What you're learning: Feature planning for CLI tools follows the same pattern as any product: identify user needs, estimate effort, prioritize. The AI suggests features you have not considered, like --verbose flags, output coloring, or tab completion.

Prompt 3: Rate My TDG Cycle

I just completed a CLI capstone using the TDG cycle:

1. Designed cli.py stub with build_parser() and 5 subcommand functions
2. Added [project.scripts] to pyproject.toml
3. Wrote [N] tests using subprocess.run
4. Installed with uv pip install -e .
5. Generated implementation: [passed first try / needed N iterations]
6. Manual verification: tested all 5 subcommands + pipe chain

Rate my TDG cycle. What should I do differently next time?

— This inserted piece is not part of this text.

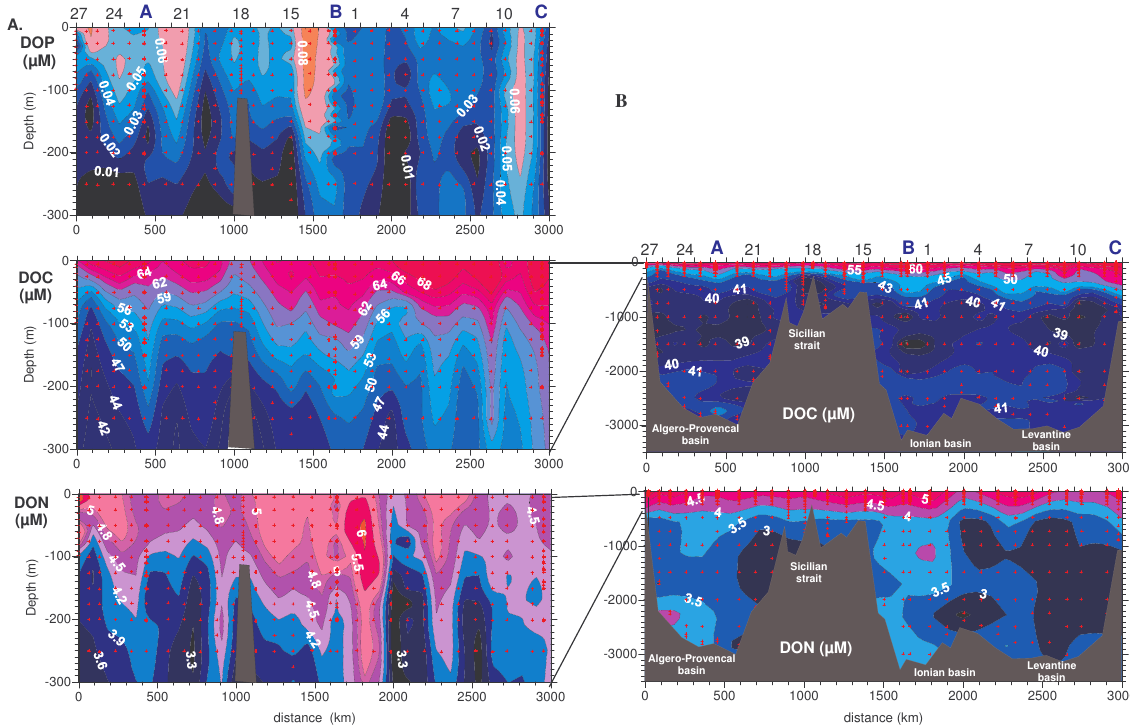
Fig. 5. Surface (0–300m) vertical sections of (A) dissolved organic phosphorus (DOP), carbon (DOC), and nitrogen (DON) along the BOUM transect. (B) as in (A) for the whole water column, except for DOP which is undetectable in deep water. On the top x-axis, the position of the stations is indicated.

What you're learning: You are evaluating your own development process. The AI assesses the quality of your specifications, tests, and verification, not just the final code. Building this habit of self-assessment makes each cycle faster.


James installs the CLI. He opens a fresh terminal, navigates to his home directory, and types:

smartnotes add "First Real Note" "Built with my own CLI"

It works. Not python -m smartnotes. Not python smartnotes/cli.py. Just smartnotes.

"It went from a Python library to a real command," he says.

He runs the full chain:

smartnotes add "Warehouse Log" "Sorting efficiency improved by 12%"
smartnotes list
smartnotes export --format json | python count_words.py

Three commands. The last one pipes export into a standalone tool. Everything connects.

Emma was watching the timer. "Eighteen minutes. Under budget."

"The entry point was the easy part," James says. "One line in pyproject.toml. The hard part was everything before it: the argument parser, the subcommands, the error handling, the pipe support. All that infrastructure from Lessons 1 through 5."

"That is the pattern," Emma says. "The visible feature is the tip of the iceberg. The entry point is one line. The argument parsing, error handling, exit codes, and composability underneath it are four lessons of work." She pauses. "But it is still a local tool. It runs on your machine, stores data in local files."

"What if someone else needs to use it? A mobile app, a browser, a chatbot?"

"They would need a way to call SmartNotes over the network. An API."

"But SmartNotes processes one command at a time. What if two people call it at once?"

Emma smiles. "That is exactly the problem. Your export command writes files sequentially. What about writing three files at once? What about handling ten requests at the same time? That is concurrency. Chapter 66 introduces it."